Dr. Paul Reinsch, also called by plaintiff, testified that he took over plaintiff's care and treatment on January 3, 1961, and continued the adrenalin, cortisone and antihistamine therapy initiated by defendant.
Defendant introduced no evidence.
The court refused plaintiff's request for instructions on the doctrine of res ipsa loquitur. Specifically, plaintiff requested and the court refused to give BAJI instructions Nos. 214—W and 206.
‘As a general rule, res ipsa loquitur applies wher the accident is of such a nature that it can be said, in the light of past experience, that it probably was the result of negligence by someone and that the defendant is probably the person who is responsible. (Citations.) In determining whether such probabilities exist with regard to a particular occurrence, the courts have relied on both common knowledge and the testimony of expert witnesses. (Citations.)’ (Siverson v. Weber, 57 Cal.2d 834, 836, 22 Cal.Rptr. 337, 372 P.2d 97.)
Plaintiff maintains that common knowledge may be used in this case to invoke res ipsa loquitur. She places particular reliance on Wolfsmith v. Marsh, 51 Cal.2d 832, 337 P.2d 70, 82 A.L.R.2d 1257, and Bauer v. Otis, 133 Cal.App.2d 439, 284 P.2d 133. These decisions contain language that it is a matter of common knowledge among laymen that injections do not ordinarily cause trouble unless unskillfully done or there is something wrong with the serum.
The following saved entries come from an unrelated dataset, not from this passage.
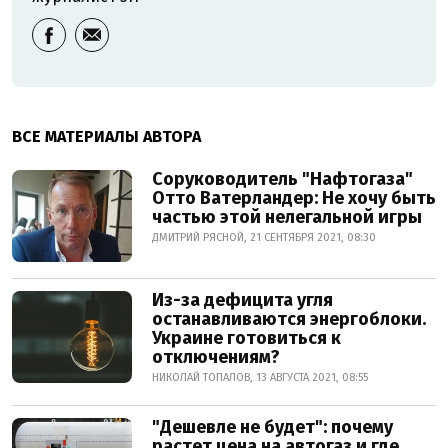
ВСЕ МАТЕРИАЛЫ АВТОРА
Соруководитель "Нафтогаза"
Отто Ватерландер: Не хочу быть
частью этой нелегальной игры
ДМИТРИЙ РЯСНОЙ, 21 СЕНТЯБРЯ 2021, 08:30
Из-за дефицита угля
останавливаются энергоблоки.
Украине готовиться к
отключениям?
НИКОЛАЙ ТОПАЛОВ, 13 АВГУСТА 2021, 08:55
"Дешевле не будет": почему
растет цена на автогаз и где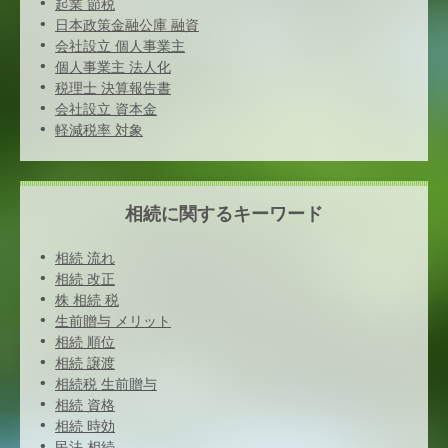
起業 節税
日本政策金融公庫 融資
会社設立 個人事業主
個人事業主 法人化
税理士 決算報告書
会社設立 資本金
軽減税率 対象
相続に関するキーワード
相続 流れ
相続 改正
株 相続 税
生前贈与 メリット
相続 順位
相続 譲渡
相続税 生前贈与
相続 資格
相続 時効
民法 相続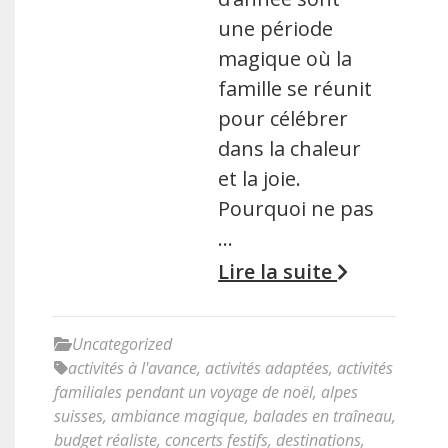
une période
magique où la
famille se réunit
pour célébrer
dans la chaleur
et la joie.
Pourquoi ne pas
…
Lire la suite
Uncategorized
activités à l'avance
,
activités adaptées
,
activités
familiales pendant un voyage de noël
,
alpes
suisses
,
ambiance magique
,
balades en traîneau
,
budget réaliste
,
concerts festifs
,
destinations
,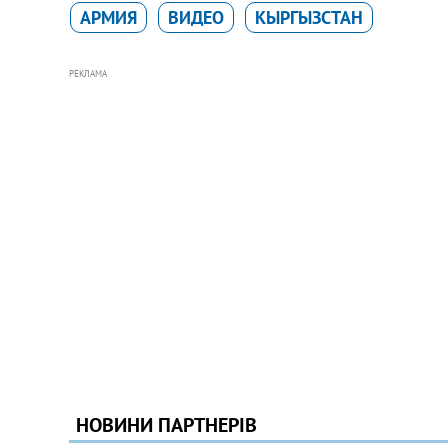
АРМИЯ
ВИДЕО
КЫРГЫЗСТАН
РЕКЛАМА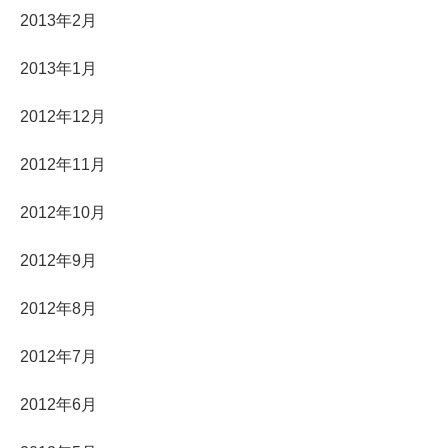
2013年2月
2013年1月
2012年12月
2012年11月
2012年10月
2012年9月
2012年8月
2012年7月
2012年6月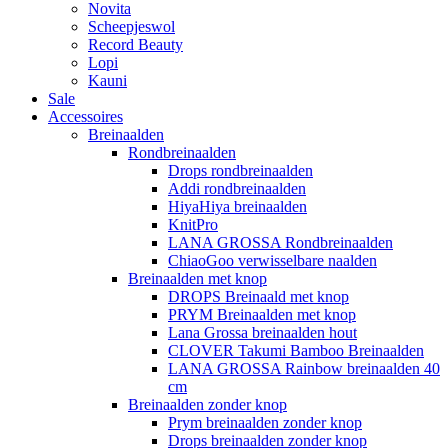
Novita
Scheepjeswol
Record Beauty
Lopi
Kauni
Sale
Accessoires
Breinaalden
Rondbreinaalden
Drops rondbreinaalden
Addi rondbreinaalden
HiyaHiya breinaalden
KnitPro
LANA GROSSA Rondbreinaalden
ChiaoGoo verwisselbare naalden
Breinaalden met knop
DROPS Breinaald met knop
PRYM Breinaalden met knop
Lana Grossa breinaalden hout
CLOVER Takumi Bamboo Breinaalden
LANA GROSSA Rainbow breinaalden 40
cm
Breinaalden zonder knop
Prym breinaalden zonder knop
Drops breinaalden zonder knop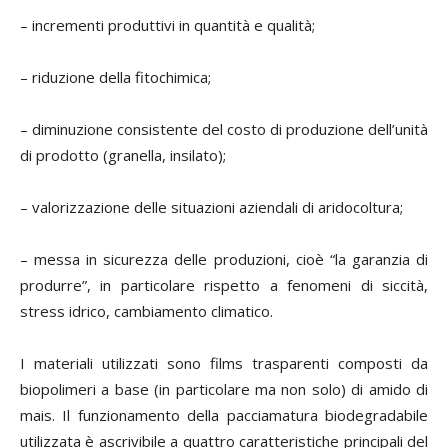
– incrementi produttivi in quantità e qualità;
– riduzione della fitochimica;
– diminuzione consistente del costo di produzione dell’unità
di prodotto (granella, insilato);
– valorizzazione delle situazioni aziendali di aridocoltura;
– messa in sicurezza delle produzioni, cioè “la garanzia di
produrre”, in particolare rispetto a fenomeni di siccità,
stress idrico, cambiamento climatico.
I materiali utilizzati sono films trasparenti composti da
biopolimeri a base (in particolare ma non solo) di amido di
mais. Il funzionamento della pacciamatura biodegradabile
utilizzata è ascrivibile a quattro caratteristiche principali del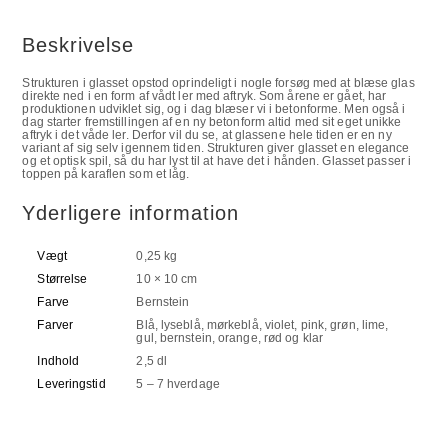
Beskrivelse
Strukturen i glasset opstod oprindeligt i nogle forsøg med at blæse glas
direkte ned i en form af vådt ler med aftryk. Som årene er gået, har
produktionen udviklet sig, og i dag blæser vi i betonforme. Men også i
dag starter fremstillingen af en ny betonform altid med sit eget unikke
aftryk i det våde ler. Derfor vil du se, at glassene hele tiden er en ny
variant af sig selv igennem tiden. Strukturen giver glasset en elegance
og et optisk spil, så du har lyst til at have det i hånden. Glasset passer i
toppen på karaflen som et låg.
Yderligere information
Vægt
0,25 kg
Størrelse
10 × 10 cm
Farve
Bernstein
Farver
Blå, lyseblå, mørkeblå, violet, pink, grøn, lime,
gul, bernstein, orange, rød og klar
Indhold
2,5 dl
Leveringstid
5 – 7 hverdage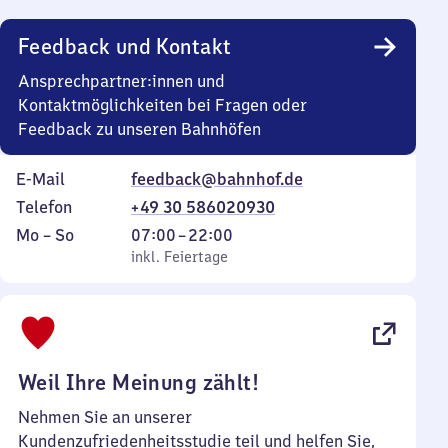
Uhr
Feedback und Kontakt
Ansprechpartner:innen und
Kontaktmöglichkeiten bei Fragen oder
Feedback zu unseren Bahnhöfen
E-Mail
feedback@bahnhof.de
Telefon
+49 30 586020930
Montag
,
Von
Mo
–
So
07:00
–
22:00
bis
inkl. Feiertage
7
inkl. Feiertage
Sonntag
Uhr
bis
22
Uhr
Weil Ihre Meinung zählt!
Nehmen Sie an unserer
Kundenzufriedenheitsstudie teil und helfen Sie,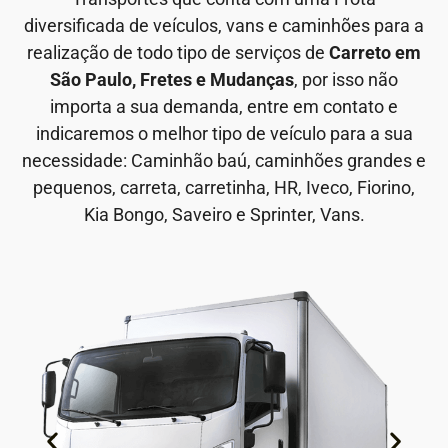
diversificada de veículos, vans e caminhões para a
realização de todo tipo de serviços de
Carreto em
São Paulo, Fretes e Mudanças
, por isso não
importa a sua demanda, entre em contato e
indicaremos o melhor tipo de veículo para a sua
necessidade: Caminhão baú, caminhões grandes e
pequenos, carreta, carretinha, HR, Iveco, Fiorino,
Kia Bongo, Saveiro e Sprinter, Vans.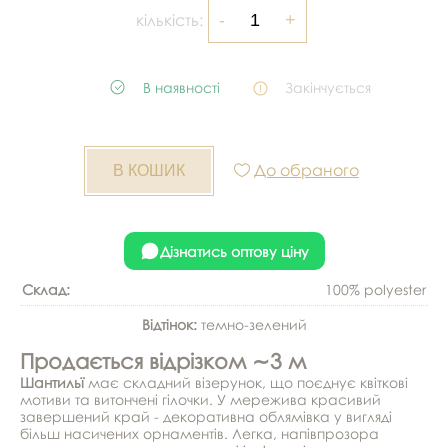
кількість:
В наявності
Закінчується
До обраного
Дізнатись оптову ціну
Склад:
100% polyester
Відтінок:
темно-зелений
Продається відрізком ∼3 м
Шантильї
має складний візерунок, що поєднує квіткові
мотиви та витончені гілочки. У мережива красивий
завершений край - декоративна облямівка у вигляді
більш насичених орнаментів. Легка, напівпрозора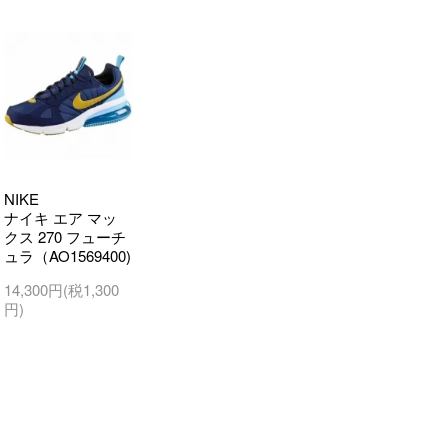
NIKE
ナイキ エア マッ
クス 270 フューチ
ュラ（AO1569400)
14,300円(税1,300
円)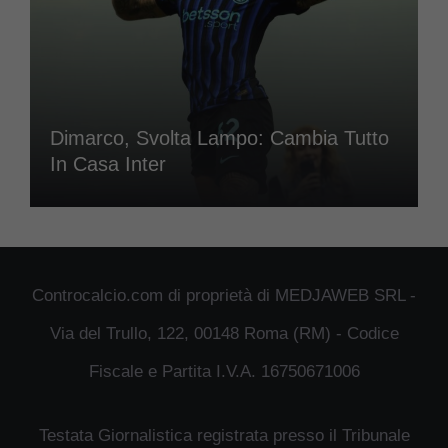
Dimarco, Svolta Lampo: Cambia Tutto
In Casa Inter
Controcalcio.com di proprietà di MEDJAWEB SRL -
Via del Trullo, 122, 00148 Roma (RM) - Codice
Fiscale e Partita I.V.A. 16750671006
Testata Giornalistica registrata presso il Tribunale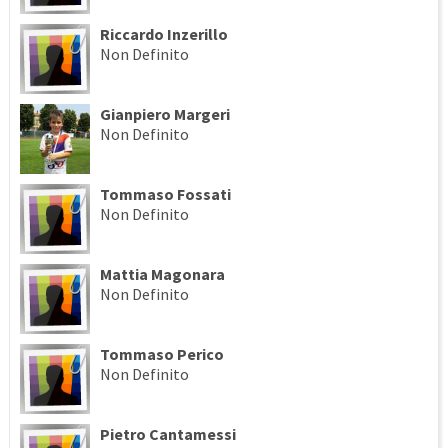
Riccardo Inzerillo
Non Definito
Gianpiero Margeri
Non Definito
Tommaso Fossati
Non Definito
Mattia Magonara
Non Definito
Tommaso Perico
Non Definito
Pietro Cantamessi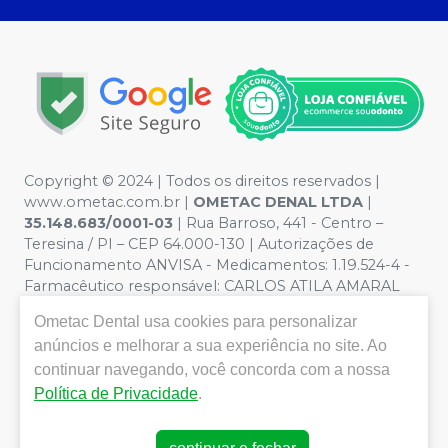
Copyright © 2024 | Todos os direitos reservados |
www.ometac.com.br |
OMETAC DENAL LTDA
|
35.148.683/0001-03
| Rua Barroso, 441 - Centro –
Teresina / PI – CEP 64.000-130 | Autorizações de
Funcionamento ANVISA - Medicamentos: 1.19.524-4 -
Farmacêutico responsável: CARLOS ATILA AMARAL
VALENTIM. CRF/PI nº 1259 | Política de Privacidade e
Ometac Dental
usa cookies para personalizar
Segurança - Fotos meramente ilustrativas - Os preços e
anúncios e melhorar a sua experiência no site. Ao
condições da loja virtual estão sujeitos a alterações. Em
caso de divergência de preços no site, o valor válido é o
continuar navegando, você concorda com a nossa
do Carrinho de Compra. Não vendemos por atacado
Política de Privacidade
.
por isso nos reservamos o direito de não atender
compras de grandes volumes pelo site.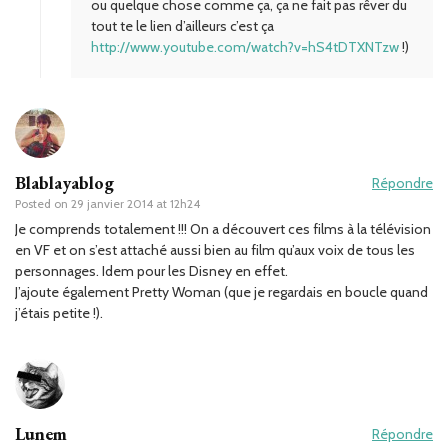
ou quelque chose comme ça, ça ne fait pas rêver du
tout te le lien d’ailleurs c’est ça
http://www.youtube.com/watch?v=hS4tDTXNTzw
!)
Blablayablog
Répondre
Posted on
29 janvier 2014 at 12h24
Je comprends totalement !!! On a découvert ces films à la télévision
en VF et on s’est attaché aussi bien au film qu’aux voix de tous les
personnages. Idem pour les Disney en effet.
J’ajoute également Pretty Woman (que je regardais en boucle quand
j’étais petite !).
Lunem
Répondre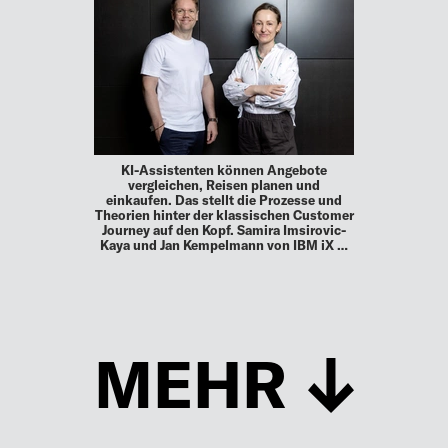
KI-Assistenten können Angebote
vergleichen, Reisen planen und
einkaufen. Das stellt die Prozesse und
Theorien hinter der klassischen Customer
Journey auf den Kopf. Samira Imsirovic-
Kaya und Jan Kempelmann von IBM iX …
MEHR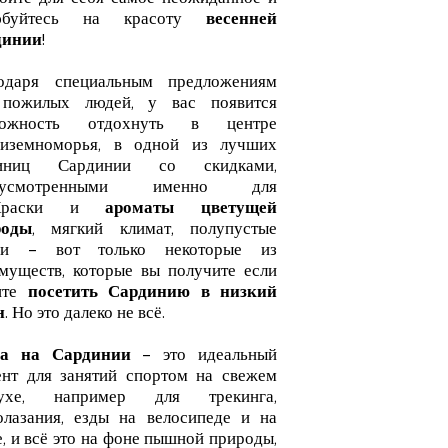
ойте для себя самое неожиданное и
юбуйтесь на красоту
весенней
динии
!
одаря специальным предложениям
 пожилых людей, у вас появится
можность отдохнуть в центре
иземноморья, в одной из лучших
тиниц Сардинии со скидками,
дусмотренными именно для
.Краски и
ароматы цветущей
роды
, мягкий климат, полупустые
жи – вот только некоторые из
муществ, которые вы получите если
ите
посетить Сардинию в низкий
н
. Но это далеко не всё.
на на Сардинии
– это идеальный
нт для занятий спортом на свежем
духе, например для трекинга,
олазания, езды на велосипеде и на
е, и всё это на фоне пышной природы,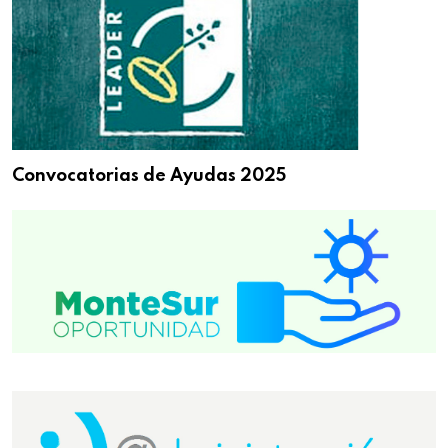
Convocatorias de Ayudas 2025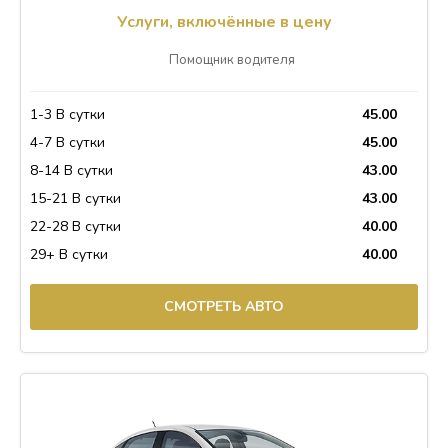
Услуги, включённые в цену
Помощник водителя
1-3 В сутки
45.00
4-7 В сутки
45.00
8-14 В сутки
43.00
15-21 В сутки
43.00
22-28 В сутки
40.00
29+ В сутки
40.00
СМОТРЕТЬ АВТО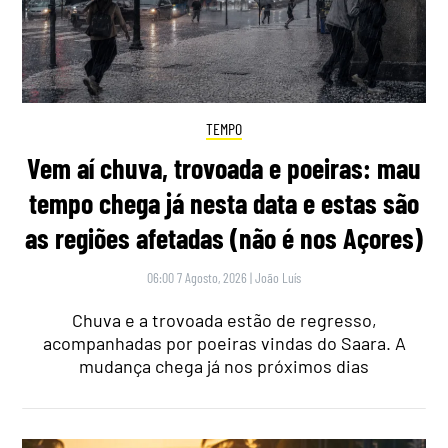
TEMPO
Vem aí chuva, trovoada e poeiras: mau
tempo chega já nesta data e estas são
as regiões afetadas (não é nos Açores)
06:00 7 Agosto, 2026
|
João Luís
Chuva e a trovoada estão de regresso,
acompanhadas por poeiras vindas do Saara. A
mudança chega já nos próximos dias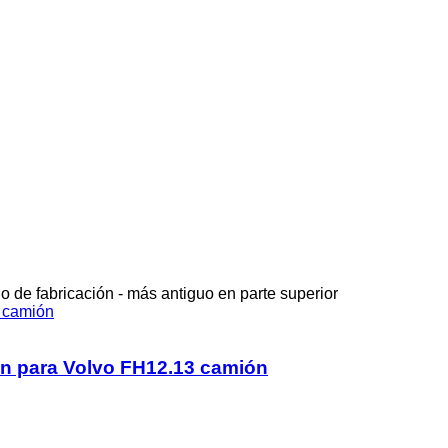
o de fabricación - más antiguo en parte superior
n para Volvo FH12.13 camión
These cases, and cases upon which they rely, involved injections which caused infectuion, tearing of tissue, nerve injury, wrist drop or similar results. However, the unfortunate reaction which plaintiff suffered did not result from any such cause but was caused by the medicine injected. This is plainly not a situation where common knowledge could provide the necessary foundation. (See Surabian v. Lorenz, 229 Cal.App.2d 462, 465, 40 Cal.Rptr. 410; LeMere v. Goren, 233 Cal.App.2d 799, 808, 43 Cal.Rptr. 898; see also concurring opinion of Chief Justice Traynor in Quintal v. Laurel Grove Hospital, 62 Cal.2d 154, 170, 41 Cal.Rptr. 577, 397 P.2d 161.)
Plaintiff lays stress on the fact that the reaction she suffered was a rare occurrence. But the law is clear that ‘The fact that a particular injury suffered by a patient * * * is something that rarely occurs does not in itself prove that the injury was probably caused by the negligence of those in charge * * *.’ (Citations.)' (Siverson v. Weber, supra, 57 Cal.2d 834, 839, 22 Cal.Rptr. 337, 339, 372 P.2d 97, 99.)
The determinative question presented here is whether evidence was offered by expert testimony, that when reactions such as plaintiff suffered occur, they are more probably than not caused by negligence.
A review of the evidence, summarized above, dictates the conclusion that there was no evidence whatsoever that any negligence on defendant's part was involved. The three doctors who testified concerning the question, all stated that penicillin can and does produce anaphylactic shock or reaction; none indicated that such occurrence could in any way be attributed to negligence on the part of anyone. (See Tangora v. Matanky, 231 Cal.App.2d 468, 474, 42 Cal.Rptr. 348.) ‘To permit an inference of negligence under the doctrine of res ipsa loquitur solely because an uncommon complication develops would place too great a burden upon the medical profession * * *.’ (Siverson v. Weber, supra, 57 Cal.2d 834, 839, 22 Cal.Rptr. 337, 372 P.2d 97, 99; Surabian v. Lorenz, supra, 229 Cal.App.2d 462, 466, 40 Cal.Rptr. 410.)
The judgment is affirmed.
FILES, P.J., and KINGSLEY, J., concur.